The leaves are costapalmate. For a Livistona, the leaves are quite small: 57–76 cm long, by 3 ft wide. They are stiff and flat to undulate, subcircular, and divided regularly, splitting up the leaf blade into narrow segments or pinnae from its middle to some 58% of its length -these are forked or bifurcated at their end 1 in deep, or 16% of their length, and are not drooping, but rigid, and stiffly held up. There are 40 to 50 segments. The leaf blades are dark green on their upper sides. On mature trees, the leaves are grey to grey-green on the undersides. There are six to seven parallel veins on each side of the midrib. The transverse veins thinner than parallel veins. The petiole is slender, 70 cm to 4 ft long, and spiny down its length. It is 12-15mm wide in the middle, but 5-6mm wide at the end where it joins the leaf blade. The adaxial side of the petiole, the upper surface, is flat, and it has scattered appressed hyaline (glassy-looking) scales, with ciliate hairs along their margins. Both left and right edges of the petiole have short, flat, brown, blunt, triangular, 5-8mm long spines down their entire length, these spines reduce in size as they march towards the leaf blade. The sheath is coloured dark, chocolate brown. The 'appendages', a bundle of fibres forming tongue-like straps on either side of the leaf-base, are bright mahogany red, and are polished on both sides. It is very long and membranous. The leaf or petiole-bases remain on the trunk for very many years, these have fine, prominent fibres, and slowly disintegrate on the tree as opposed to eventually falling off in one piece.

The 80–91 cm long inflorescence is unbranched at the base, and does not extend beyond the limits of the crown of leaves. It is branched to three orders, with four 'partial inflorescences', the longest of these growing to some 23 cm long. The rachis bracts are loosely tubular. This species has no peduncular bracts. The peduncle is 2.5 cm wide at its base; the rachillae are 7–10 cm long, and are thin, green-red in colour, and with a tomentose indumentum. The minute flowers are coloured golden-yellow or cream. The sepals are ovate in shape, and are coloured a cream tipped in red. The in-curved petals are coloured cream, are oblong in shape, and their apex is blunt and thickened. The anthers are white. The style is short, and conic in shape.
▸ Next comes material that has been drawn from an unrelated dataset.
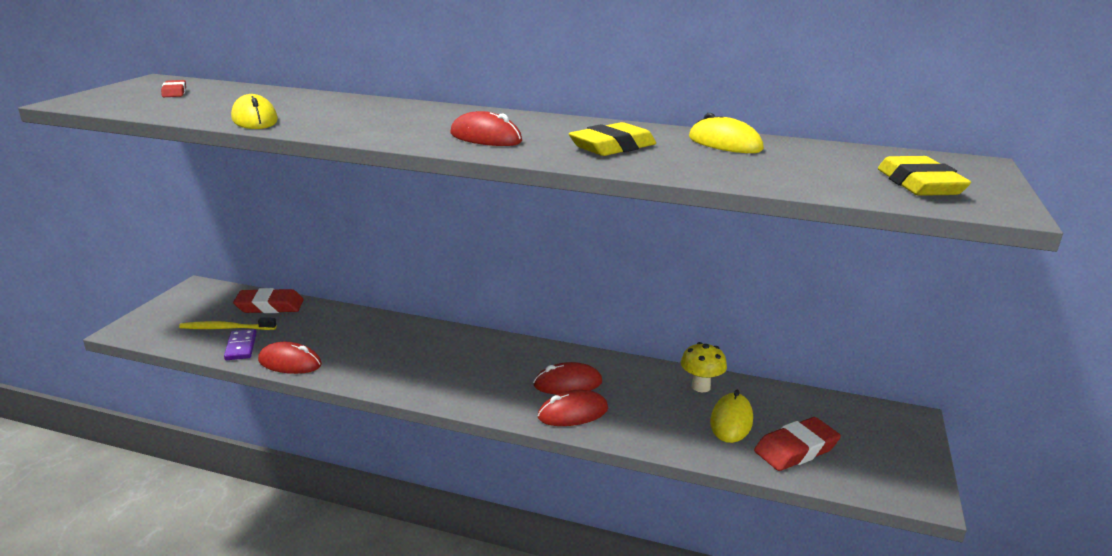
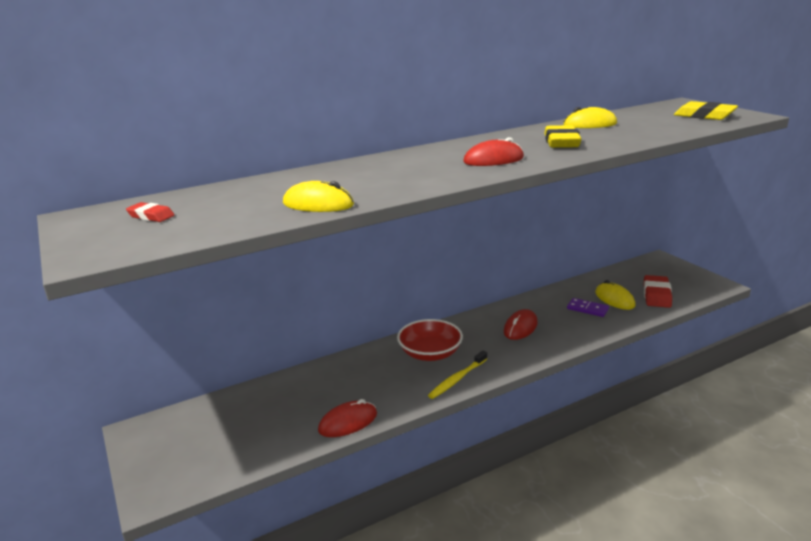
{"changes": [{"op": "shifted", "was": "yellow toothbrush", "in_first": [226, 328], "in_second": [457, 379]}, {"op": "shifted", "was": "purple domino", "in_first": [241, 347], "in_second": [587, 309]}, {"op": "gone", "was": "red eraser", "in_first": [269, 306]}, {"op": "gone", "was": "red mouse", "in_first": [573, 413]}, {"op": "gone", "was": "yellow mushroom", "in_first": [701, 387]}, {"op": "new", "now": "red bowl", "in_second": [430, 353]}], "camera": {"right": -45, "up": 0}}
The pedicel is 2-3mm long. The fruit is coloured glossy green at maturity, with white spots. It is roundish, or slightly longer than broad, or the opposite, and 1.2–1.5 cm long, by 1.2–1.3 cm in width. The epicarp has a smooth surface marked with lip-like structures, with a suture line which extends for the full length of the fruit.

==Distribution==
Livistona tahanensis is endemic to Gunong Tahan, a mountain in the state of Pahang, in the east of Peninsular Malaysia. It is only found between Tangga Lima Belas and Pangkin camps.

In the limited territory where it is known to grow it is common.

==Ecology==
The preferred habitat of the palm is a low, stunted, small-leaved, upper montane forest, sometimes called an 'elfin forest', on exposed ridges. The palm can be found growing at 900 to 1,400 metres, in some sheltered areas to 1,500 metres, in altitude. The stunted nature of the forest in this area of the Gunong Tahan is due to an underlying outcropping of quartzite, resistant to weathering, which cause the soil in this area to be composed of a layer of peat several feet thick, and nothing else upon the bedrock. It is moist in these montane forests. Here, the stiff crowns of Tahan serdang grow as emergents, and are a significant, even dominant, part of the canopy.
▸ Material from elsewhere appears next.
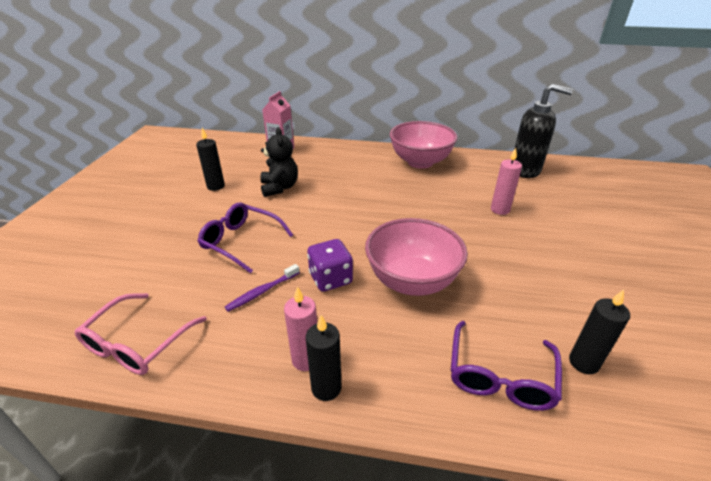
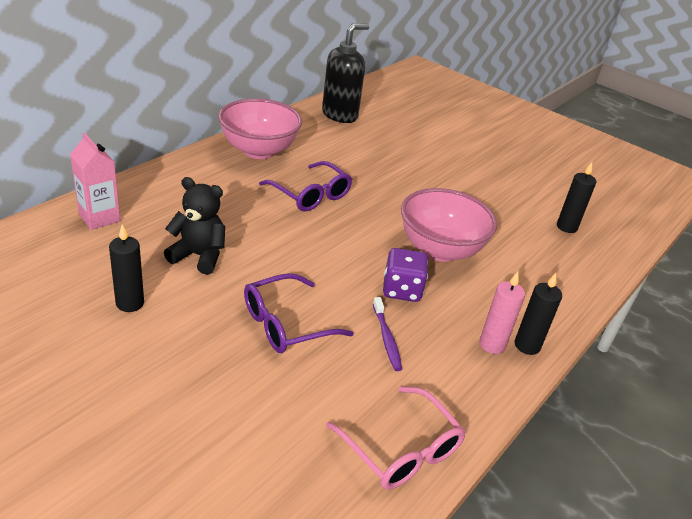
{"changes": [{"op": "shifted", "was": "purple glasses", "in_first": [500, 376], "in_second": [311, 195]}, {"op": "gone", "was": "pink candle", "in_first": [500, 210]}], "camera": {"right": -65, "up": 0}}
There are wild elephants up on this mountain, and they destroy the plants by eating the cabbages and hearts of the palm.

==Conservation==
It is likely naturally restricted in distribution, but it is common where it occurs. Because it is an endemic species, in 1998 the conservation status was assessed for the IUCN Red List, this being assessed as 'lower risk, conservation dependent'. It was not evaluated in the Malaysia Plant Red List, published 2010.